### Your task
Your task is to repeat exactly the lines below between the line holding "Giá từ 10 triệu đến 15 triệu" and the line holding "争、「スミルナの桟橋にて」—」", inclusive, and only those.
>>>
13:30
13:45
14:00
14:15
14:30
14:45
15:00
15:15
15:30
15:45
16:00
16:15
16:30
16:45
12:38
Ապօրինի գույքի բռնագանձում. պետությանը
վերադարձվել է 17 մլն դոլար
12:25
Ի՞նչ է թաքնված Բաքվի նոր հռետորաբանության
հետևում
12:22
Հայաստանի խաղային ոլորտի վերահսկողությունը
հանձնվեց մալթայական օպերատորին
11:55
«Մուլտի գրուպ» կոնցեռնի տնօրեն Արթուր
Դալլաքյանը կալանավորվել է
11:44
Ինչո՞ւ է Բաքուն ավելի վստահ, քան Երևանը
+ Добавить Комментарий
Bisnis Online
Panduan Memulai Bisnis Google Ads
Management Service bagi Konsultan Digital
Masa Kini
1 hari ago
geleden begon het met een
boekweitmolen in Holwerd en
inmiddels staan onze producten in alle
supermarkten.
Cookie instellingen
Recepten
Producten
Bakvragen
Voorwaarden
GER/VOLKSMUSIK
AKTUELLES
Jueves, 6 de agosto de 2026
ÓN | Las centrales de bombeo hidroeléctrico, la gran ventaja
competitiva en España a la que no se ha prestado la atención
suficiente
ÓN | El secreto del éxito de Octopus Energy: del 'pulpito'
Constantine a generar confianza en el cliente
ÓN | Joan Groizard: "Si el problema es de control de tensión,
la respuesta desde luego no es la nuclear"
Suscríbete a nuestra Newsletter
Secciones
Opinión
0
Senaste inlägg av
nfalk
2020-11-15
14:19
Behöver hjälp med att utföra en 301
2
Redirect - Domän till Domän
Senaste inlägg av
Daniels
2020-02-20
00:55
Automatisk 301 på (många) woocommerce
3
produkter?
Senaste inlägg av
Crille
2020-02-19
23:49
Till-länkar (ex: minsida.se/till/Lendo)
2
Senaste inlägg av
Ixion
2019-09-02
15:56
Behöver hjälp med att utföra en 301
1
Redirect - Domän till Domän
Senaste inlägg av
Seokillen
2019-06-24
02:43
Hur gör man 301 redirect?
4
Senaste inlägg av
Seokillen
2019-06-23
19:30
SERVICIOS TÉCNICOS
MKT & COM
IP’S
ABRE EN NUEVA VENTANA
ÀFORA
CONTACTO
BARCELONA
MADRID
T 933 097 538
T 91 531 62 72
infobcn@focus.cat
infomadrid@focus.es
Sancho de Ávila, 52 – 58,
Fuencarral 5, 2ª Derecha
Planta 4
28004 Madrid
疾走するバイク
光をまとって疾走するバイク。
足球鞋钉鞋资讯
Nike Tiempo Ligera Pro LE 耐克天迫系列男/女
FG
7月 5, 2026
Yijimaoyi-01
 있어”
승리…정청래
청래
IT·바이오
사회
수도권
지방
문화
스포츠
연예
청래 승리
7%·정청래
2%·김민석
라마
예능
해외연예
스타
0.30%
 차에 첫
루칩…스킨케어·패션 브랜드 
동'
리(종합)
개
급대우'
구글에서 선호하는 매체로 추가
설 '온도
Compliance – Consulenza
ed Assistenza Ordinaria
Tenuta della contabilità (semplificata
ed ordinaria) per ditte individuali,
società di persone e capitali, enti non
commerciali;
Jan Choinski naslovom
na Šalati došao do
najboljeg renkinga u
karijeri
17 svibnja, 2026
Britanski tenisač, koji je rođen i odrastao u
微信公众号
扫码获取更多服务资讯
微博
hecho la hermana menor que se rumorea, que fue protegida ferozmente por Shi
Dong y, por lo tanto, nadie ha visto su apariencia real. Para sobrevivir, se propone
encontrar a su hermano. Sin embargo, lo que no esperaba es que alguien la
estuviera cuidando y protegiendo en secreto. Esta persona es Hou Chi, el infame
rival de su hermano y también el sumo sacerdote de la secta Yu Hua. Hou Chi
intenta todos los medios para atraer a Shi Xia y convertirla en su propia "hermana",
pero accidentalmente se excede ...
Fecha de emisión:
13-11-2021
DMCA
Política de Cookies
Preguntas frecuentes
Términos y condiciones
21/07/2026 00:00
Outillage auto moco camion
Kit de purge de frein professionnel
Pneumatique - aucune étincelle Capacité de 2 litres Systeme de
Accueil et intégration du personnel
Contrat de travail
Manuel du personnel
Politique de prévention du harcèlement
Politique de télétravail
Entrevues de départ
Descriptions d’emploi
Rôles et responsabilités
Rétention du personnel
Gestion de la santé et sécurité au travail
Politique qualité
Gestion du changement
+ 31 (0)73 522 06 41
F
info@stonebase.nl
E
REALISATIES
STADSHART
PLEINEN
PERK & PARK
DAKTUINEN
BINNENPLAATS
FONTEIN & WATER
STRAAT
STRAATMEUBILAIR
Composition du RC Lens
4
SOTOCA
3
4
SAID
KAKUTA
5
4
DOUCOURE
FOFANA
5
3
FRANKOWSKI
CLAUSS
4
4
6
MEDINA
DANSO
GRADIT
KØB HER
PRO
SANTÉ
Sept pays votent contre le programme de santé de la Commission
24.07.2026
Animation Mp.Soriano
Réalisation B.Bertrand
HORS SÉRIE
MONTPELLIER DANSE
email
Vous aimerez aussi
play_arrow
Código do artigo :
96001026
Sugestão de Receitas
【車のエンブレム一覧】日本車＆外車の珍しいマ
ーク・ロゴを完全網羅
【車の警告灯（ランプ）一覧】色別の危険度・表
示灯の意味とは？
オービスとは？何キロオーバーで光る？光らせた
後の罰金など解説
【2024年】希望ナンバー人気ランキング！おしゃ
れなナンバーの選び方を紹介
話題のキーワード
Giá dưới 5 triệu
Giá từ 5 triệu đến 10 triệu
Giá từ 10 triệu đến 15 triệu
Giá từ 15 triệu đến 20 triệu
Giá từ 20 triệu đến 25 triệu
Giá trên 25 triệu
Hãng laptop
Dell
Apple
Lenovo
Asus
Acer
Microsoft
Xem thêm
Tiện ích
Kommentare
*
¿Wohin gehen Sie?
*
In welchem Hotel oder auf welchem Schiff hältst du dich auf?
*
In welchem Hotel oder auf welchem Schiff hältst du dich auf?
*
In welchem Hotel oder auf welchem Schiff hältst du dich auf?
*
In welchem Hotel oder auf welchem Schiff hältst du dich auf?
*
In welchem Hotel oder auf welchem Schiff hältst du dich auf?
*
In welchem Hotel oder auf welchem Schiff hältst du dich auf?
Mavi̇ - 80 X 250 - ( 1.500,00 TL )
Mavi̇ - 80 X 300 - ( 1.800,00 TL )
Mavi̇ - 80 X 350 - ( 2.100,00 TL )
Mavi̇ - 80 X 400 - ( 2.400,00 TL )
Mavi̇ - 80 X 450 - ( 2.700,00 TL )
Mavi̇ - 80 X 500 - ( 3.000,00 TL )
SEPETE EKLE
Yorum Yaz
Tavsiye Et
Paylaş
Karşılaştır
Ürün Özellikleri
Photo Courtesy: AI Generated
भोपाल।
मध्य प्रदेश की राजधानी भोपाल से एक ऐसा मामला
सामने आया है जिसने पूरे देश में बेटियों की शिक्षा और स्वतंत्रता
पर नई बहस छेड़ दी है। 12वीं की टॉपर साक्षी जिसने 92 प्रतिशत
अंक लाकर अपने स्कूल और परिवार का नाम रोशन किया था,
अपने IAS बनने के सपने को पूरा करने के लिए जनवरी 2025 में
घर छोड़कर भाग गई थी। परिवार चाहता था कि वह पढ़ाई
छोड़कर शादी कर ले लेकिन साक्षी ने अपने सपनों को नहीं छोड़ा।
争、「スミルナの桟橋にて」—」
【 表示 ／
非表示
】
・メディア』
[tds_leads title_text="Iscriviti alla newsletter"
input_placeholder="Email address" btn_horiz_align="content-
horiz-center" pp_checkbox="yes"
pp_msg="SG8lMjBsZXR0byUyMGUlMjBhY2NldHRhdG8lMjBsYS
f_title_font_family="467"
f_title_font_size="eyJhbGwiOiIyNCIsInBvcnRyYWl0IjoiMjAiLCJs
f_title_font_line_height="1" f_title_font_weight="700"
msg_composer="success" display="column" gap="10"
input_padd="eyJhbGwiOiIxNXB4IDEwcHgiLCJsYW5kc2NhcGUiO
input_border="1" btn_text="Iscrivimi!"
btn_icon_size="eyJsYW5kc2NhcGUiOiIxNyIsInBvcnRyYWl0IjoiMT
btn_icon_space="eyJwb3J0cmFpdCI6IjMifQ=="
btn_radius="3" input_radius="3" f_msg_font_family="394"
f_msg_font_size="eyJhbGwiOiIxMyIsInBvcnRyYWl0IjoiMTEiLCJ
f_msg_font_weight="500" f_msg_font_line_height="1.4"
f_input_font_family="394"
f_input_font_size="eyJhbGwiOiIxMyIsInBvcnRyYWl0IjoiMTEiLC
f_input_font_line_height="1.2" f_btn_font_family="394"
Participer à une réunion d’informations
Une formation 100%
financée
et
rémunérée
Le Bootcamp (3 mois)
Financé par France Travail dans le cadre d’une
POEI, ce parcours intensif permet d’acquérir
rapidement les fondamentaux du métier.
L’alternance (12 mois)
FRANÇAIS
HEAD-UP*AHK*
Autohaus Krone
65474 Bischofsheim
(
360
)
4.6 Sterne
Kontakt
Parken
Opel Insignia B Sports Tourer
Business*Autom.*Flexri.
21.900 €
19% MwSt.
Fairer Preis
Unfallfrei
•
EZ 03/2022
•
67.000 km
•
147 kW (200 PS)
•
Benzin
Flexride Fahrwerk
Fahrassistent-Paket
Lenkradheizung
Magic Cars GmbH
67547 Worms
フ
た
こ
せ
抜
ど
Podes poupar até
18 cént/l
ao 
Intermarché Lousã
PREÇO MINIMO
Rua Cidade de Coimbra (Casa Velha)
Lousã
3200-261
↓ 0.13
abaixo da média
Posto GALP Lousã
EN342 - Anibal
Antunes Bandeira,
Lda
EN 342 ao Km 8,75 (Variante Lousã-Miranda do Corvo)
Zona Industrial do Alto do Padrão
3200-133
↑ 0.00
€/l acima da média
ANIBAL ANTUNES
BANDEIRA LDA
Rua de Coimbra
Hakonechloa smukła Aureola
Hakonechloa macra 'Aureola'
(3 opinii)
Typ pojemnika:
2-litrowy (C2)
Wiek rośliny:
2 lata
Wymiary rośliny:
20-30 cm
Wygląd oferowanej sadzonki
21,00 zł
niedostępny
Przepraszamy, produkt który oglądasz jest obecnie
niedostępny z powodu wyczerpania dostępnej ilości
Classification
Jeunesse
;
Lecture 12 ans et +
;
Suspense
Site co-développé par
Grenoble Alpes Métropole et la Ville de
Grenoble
<<<
### Your response
Giá từ 10 triệu đến 15 triệu
Giá từ 15 triệu đến 20 triệu
Giá từ 20 triệu đến 25 triệu
Giá trên 25 triệu
Hãng laptop
Dell
Apple
Lenovo
Asus
Acer
Microsoft
Xem thêm
Tiện ích
Kommentare
*
¿Wohin gehen Sie?
*
In welchem Hotel oder auf welchem Schiff hältst du dich auf?
*
In welchem Hotel oder auf welchem Schiff hältst du dich auf?
*
In welchem Hotel oder auf welchem Schiff hältst du dich auf?
*
In welchem Hotel oder auf welchem Schiff hältst du dich auf?
*
In welchem Hotel oder auf welchem Schiff hältst du dich auf?
*
In welchem Hotel oder auf welchem Schiff hältst du dich auf?
Mavi̇ - 80 X 250 - ( 1.500,00 TL )
Mavi̇ - 80 X 300 - ( 1.800,00 TL )
Mavi̇ - 80 X 350 - ( 2.100,00 TL )
Mavi̇ - 80 X 400 - ( 2.400,00 TL )
Mavi̇ - 80 X 450 - ( 2.700,00 TL )
Mavi̇ - 80 X 500 - ( 3.000,00 TL )
SEPETE EKLE
Yorum Yaz
Tavsiye Et
Paylaş
Karşılaştır
Ürün Özellikleri
Photo Courtesy: AI Generated
भोपाल।
मध्य प्रदेश की राजधानी भोपाल से एक ऐसा मामला
सामने आया है जिसने पूरे देश में बेटियों की शिक्षा और स्वतंत्रता
पर नई बहस छेड़ दी है। 12वीं की टॉपर साक्षी जिसने 92 प्रतिशत
अंक लाकर अपने स्कूल और परिवार का नाम रोशन किया था,
अपने IAS बनने के सपने को पूरा करने के लिए जनवरी 2025 में
घर छोड़कर भाग गई थी। परिवार चाहता था कि वह पढ़ाई
छोड़कर शादी कर ले लेकिन साक्षी ने अपने सपनों को नहीं छोड़ा।
争、「スミルナの桟橋にて」—」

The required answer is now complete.